Any construction contractor that has one or more individuals who are not classified as employees must post a summary of the requirements of the Act in English, Spanish and Polish in a noticeable place on each job site as well as in their offices.  The Department of Labor will furnish copies of the notices to contractors upon request without charge or copies may be downloaded from the Department's website.


The Department of Labor is responsible for administering and enforcing the Act.  Any interested party who has a reasonable belief that a contractor has violated the Act may file a complaint with the Department.

The Department has the authority to conduct investigations and send investigators to visit and inspect the job site as well as obtain any documentation related to the determination of whether an individual is an employee of the contractor or an independent contractor.  The Department may also subpoena all books, records and witnesses as needed to conduct its investigation.
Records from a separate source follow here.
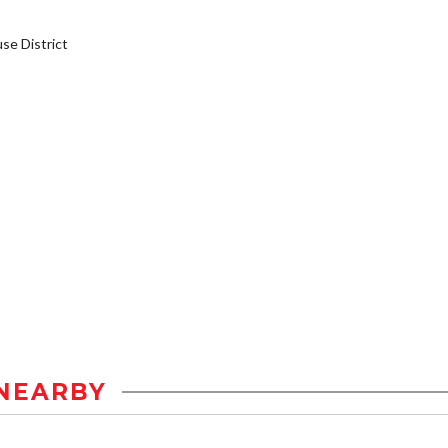
e District
NEARBY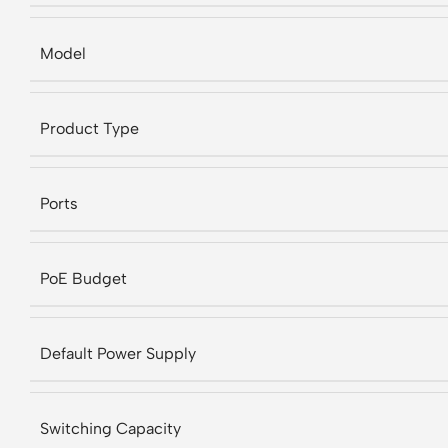
Model
Product Type
Ports
PoE Budget
Default Power Supply
Switching Capacity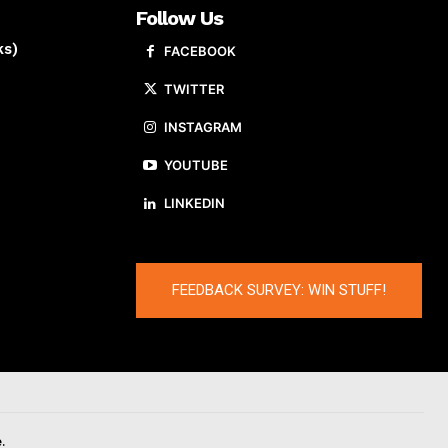
Follow Us
ks)
FACEBOOK
TWITTER
INSTAGRAM
YOUTUBE
LINKEDIN
FEEDBACK SURVEY: WIN STUFF!
.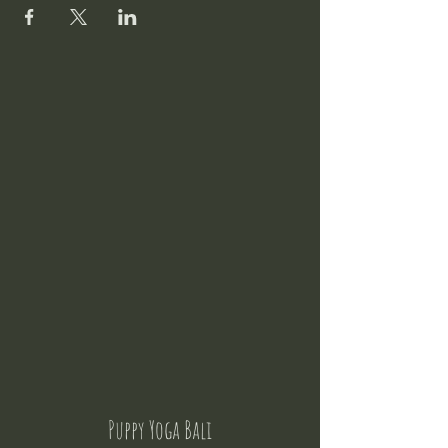
Puppy Yoga Bali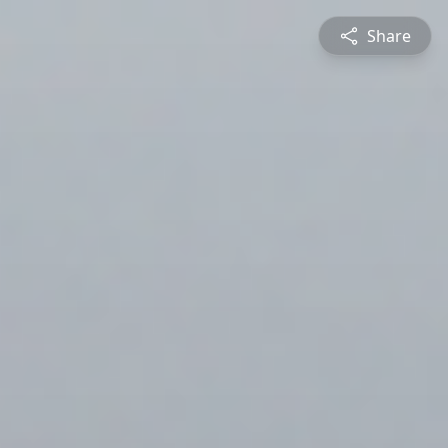
Share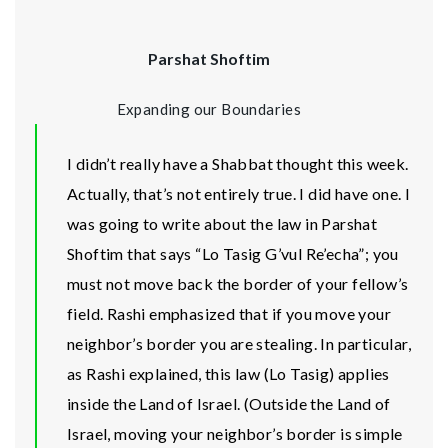
Parshat Shoftim
Expanding our Boundaries
I didn’t really have a Shabbat thought this week.
Actually, that’s not entirely true. I did have one. I
was going to write about the law in Parshat
Shoftim that says “Lo Tasig G’vul Re’echa”; you
must not move back the border of your fellow’s
field. Rashi emphasized that if you move your
neighbor’s border you are stealing. In particular,
as Rashi explained, this law (Lo Tasig) applies
inside the Land of Israel. (Outside the Land of
Israel, moving your neighbor’s border is simple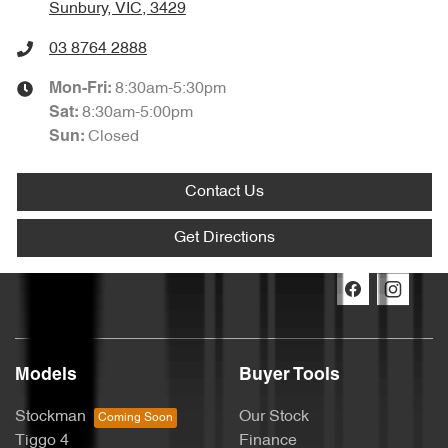
Sunbury, VIC, 3429
03 8764 2888
8:30am-5:30pm
Mon-Fri:
8:30am-5:00pm
Sat
:
Closed
Sun:
Contact Us
Get Directions
Models
Buyer Tools
Stockman
Our Stock
Tiggo 4
Finance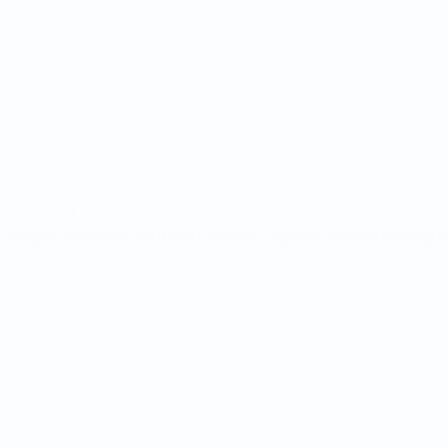
Matches
Draws
Groups
Stats
UEFA NETWORK SITES
UEFA.com
UEFA Foundation
CHANGE LANGUAGE
English
Français
Deutsch
Русский
Español
Italiano
Portugu
Privacy
Terms and conditions
Cookie policy
Privacy settings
If the Department concludes that a violation of the Act has occurred, the Department may issue a cease and desist order; recommend the commencement of a civil action; collect any wages, salary, employment benefits or other compensation denied or lost to the individual; assess civil penalties; or take any other reasonable action to eliminate the unlawful practice or remedy the effect of the violation.


It is a violation to discharge or otherwise retaliate against an individual for exercising any rights under the Act.  An individual cannot be retaliated against for:
  • Making a complaint to an employer, co-worker, community organization, before a public hearing or to a state or federal agency 
  • Causing any proceeding to be instituted under the Act 
  • Testifying in an investigation or proceeding under the Act 


A contractor that violates the Act will be subject to civil penalties up to $1,500 for each violation found in the first audit by the Department, and up to $2,500 for each repeat violation found by the Department within a five-year period.  Each violation of the Act, for each person and for each day the violation continues shall constitute a separate and distinct violation.  The civil penalties may be recovered in a civil action brought by the Director of Labor or a person aggrieved by a violation of the Act.

For any second or subsequent violation determined by the Department within five years of a previous violation, the Department shall place the contractor on a debarment list and no state contract shall be awarded to the contractor until four years have elapsed from the date of the last violation.

Any contractor who willfully violates the Act or obstructs the Department's enforcement efforts shall be subject to penalties up to double the statutory amount, punitive damages and criminal penalties specified in the Act.

Private Right of Action

Any interested party or individual aggrieved by a violation of the Act has the right to file a private lawsuit within three years from the final date of performing services for the contractor.  A person may file a private right of action with exhausting administrative remedies through the Department of Labor.

An individual whose rights have been violated under the Act is entitled to collect wages, salary, employment benefits or other compensation denied or lost due to the violation, plus an equal amount in liquidated damages.  Individuals can also collect compensatory damages and up to $500 for each violation, and in the case of unlawful retaliation, all legal and equitable relief and attorney's fees and costs.

Referral to Other State Agencies

If the Department of Labor determines that a contractor has violated the Act by misclassifying employees as independent contractors, the Department must notify the Department of Employment Security, the Department of Revenue, the Office of the State Comptroller and the Illinois Workers' Compensation Commission, who shall be required to check such contractor's compliance with their tax and employment laws.